Silently, in wearisome terror we could hear his feet trampling in set grooves back to us, his number one fans. But there seemed to be a sudden altercation. There were two elephants now. Where had this second one come from? What did he want? How big was he? But we didn’t have to wonder long; the two leviathans had apparently met each other, and we could hear that they weren’t happy by their collision.
It’s not hard to describe the sound of two elephants fighting, especially if one has a healthy catalog of movie fight scenes stored in their memory. It reminded me of the final dinosaur fight in Jurassic World, or of Godzilla fighting King Kong. We could hear these two very angry goliaths ramming against each other, pressing their sides against each other in violent thrashes and the sound of ivory on ivory as tusks were drawn. It would have been very cool if Linda and I would have had some way of proving to ourselves we weren’t the prize for the victor. Strangely, we never heard any trees getting thrown around, or even bumped into; they seemed to respect their surroundings far more than they did each other.
Neither of us knew who won, but they both seemed to tramp away dejectedly afterwards by themselves, so I guess it meant Linda and I got to be the winners instead.

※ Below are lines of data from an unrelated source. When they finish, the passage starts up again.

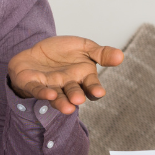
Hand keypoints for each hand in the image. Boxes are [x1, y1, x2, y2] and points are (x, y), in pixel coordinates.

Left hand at [8, 36, 123, 114]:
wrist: (36, 51)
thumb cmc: (62, 52)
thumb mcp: (84, 47)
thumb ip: (101, 53)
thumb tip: (121, 56)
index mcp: (82, 77)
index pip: (91, 86)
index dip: (94, 89)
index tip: (98, 92)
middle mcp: (67, 85)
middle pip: (74, 93)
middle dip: (76, 96)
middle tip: (79, 99)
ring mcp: (51, 86)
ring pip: (58, 97)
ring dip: (62, 103)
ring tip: (68, 107)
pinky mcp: (33, 84)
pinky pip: (38, 90)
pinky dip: (43, 93)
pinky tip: (49, 94)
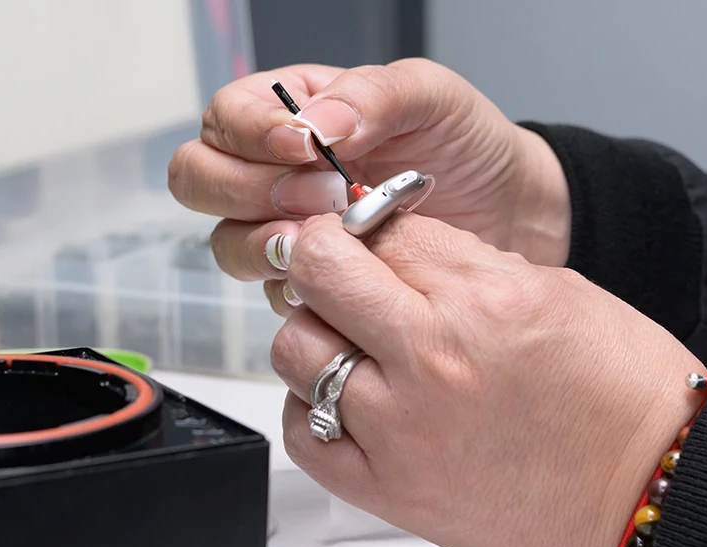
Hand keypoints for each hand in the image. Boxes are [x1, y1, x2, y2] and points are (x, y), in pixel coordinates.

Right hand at [168, 59, 572, 313]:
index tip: (303, 148)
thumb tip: (315, 126)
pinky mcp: (306, 282)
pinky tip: (349, 276)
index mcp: (289, 113)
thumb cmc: (464, 145)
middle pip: (199, 180)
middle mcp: (272, 172)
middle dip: (246, 190)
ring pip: (226, 241)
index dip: (248, 134)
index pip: (225, 117)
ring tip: (331, 236)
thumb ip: (371, 96)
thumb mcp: (429, 96)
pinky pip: (273, 290)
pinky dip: (300, 286)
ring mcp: (284, 229)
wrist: (507, 213)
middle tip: (318, 195)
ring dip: (267, 243)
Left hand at [269, 211, 703, 546]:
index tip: (359, 233)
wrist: (650, 494)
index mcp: (480, 299)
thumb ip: (459, 265)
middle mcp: (430, 360)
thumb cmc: (620, 396)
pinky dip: (307, 407)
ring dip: (312, 334)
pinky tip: (341, 401)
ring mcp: (400, 431)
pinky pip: (299, 432)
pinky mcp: (387, 490)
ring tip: (347, 345)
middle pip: (317, 271)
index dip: (360, 222)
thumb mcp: (552, 291)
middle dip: (319, 256)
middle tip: (334, 270)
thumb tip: (391, 244)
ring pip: (294, 349)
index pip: (374, 229)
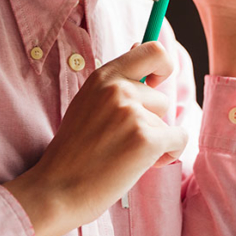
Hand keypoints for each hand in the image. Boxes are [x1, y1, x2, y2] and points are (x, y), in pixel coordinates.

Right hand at [5, 42, 187, 235]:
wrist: (57, 190)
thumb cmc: (74, 151)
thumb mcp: (88, 103)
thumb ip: (116, 80)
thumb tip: (141, 44)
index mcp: (103, 77)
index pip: (152, 50)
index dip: (164, 65)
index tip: (156, 84)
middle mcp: (118, 90)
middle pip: (162, 98)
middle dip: (152, 121)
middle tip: (123, 139)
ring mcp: (132, 113)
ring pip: (168, 122)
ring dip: (155, 141)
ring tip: (122, 154)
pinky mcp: (146, 139)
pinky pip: (179, 139)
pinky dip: (167, 155)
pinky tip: (138, 165)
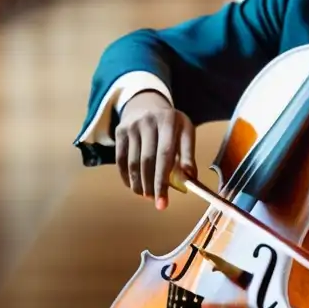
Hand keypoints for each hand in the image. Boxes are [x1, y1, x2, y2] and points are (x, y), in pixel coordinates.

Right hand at [115, 90, 196, 210]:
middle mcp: (148, 121)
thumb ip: (188, 155)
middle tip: (156, 202)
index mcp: (169, 121)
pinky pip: (121, 160)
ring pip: (133, 163)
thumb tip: (188, 180)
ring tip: (147, 195)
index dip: (163, 181)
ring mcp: (132, 126)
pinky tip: (134, 185)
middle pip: (147, 161)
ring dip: (139, 184)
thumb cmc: (171, 124)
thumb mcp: (185, 132)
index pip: (165, 155)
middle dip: (151, 186)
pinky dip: (127, 177)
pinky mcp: (120, 131)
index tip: (163, 203)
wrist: (147, 104)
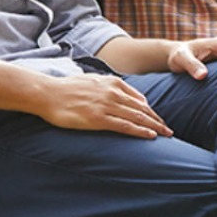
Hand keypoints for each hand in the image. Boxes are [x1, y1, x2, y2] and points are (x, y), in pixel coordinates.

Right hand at [38, 73, 172, 138]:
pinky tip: (150, 136)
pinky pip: (125, 126)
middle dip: (158, 120)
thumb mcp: (92, 80)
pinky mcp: (98, 118)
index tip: (158, 120)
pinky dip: (140, 131)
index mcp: (113, 83)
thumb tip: (121, 93)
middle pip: (143, 109)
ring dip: (154, 126)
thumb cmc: (67, 88)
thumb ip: (109, 86)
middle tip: (169, 130)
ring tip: (166, 135)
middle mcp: (113, 93)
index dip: (151, 111)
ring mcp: (107, 105)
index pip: (139, 99)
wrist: (47, 93)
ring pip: (138, 117)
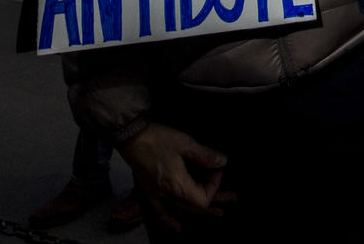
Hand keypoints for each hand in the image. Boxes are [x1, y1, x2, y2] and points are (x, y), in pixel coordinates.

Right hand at [118, 122, 232, 231]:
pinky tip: (177, 228)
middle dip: (216, 201)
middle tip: (232, 199)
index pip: (204, 197)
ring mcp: (158, 195)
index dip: (215, 186)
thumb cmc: (158, 139)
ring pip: (182, 210)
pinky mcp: (149, 191)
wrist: (130, 137)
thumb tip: (222, 161)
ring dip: (200, 212)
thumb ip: (205, 155)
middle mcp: (168, 195)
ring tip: (217, 213)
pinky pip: (161, 212)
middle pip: (196, 206)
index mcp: (178, 185)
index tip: (217, 168)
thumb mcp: (185, 143)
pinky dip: (170, 220)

We allowed ourselves to start breathing again. We made an agreement to take turns sleeping and keeping watch for the remainder of the night. We had a big day ahead of us and we couldn’t afford to be baggy eyed for it all. But really, Linda was the only one who got any sleep; my eyes had been permanently sealed open and my adrenaline wasn’t dying anytime soon.
We were out of bed and getting packed and ready by 5:30 in the morning, which is when the sun is out in Botswana anyway. Except for the sounds of elephants trumpeting in the distance, there were no further altercations. Linda and I were able to drive away safely. At least, until the river-crossing episode.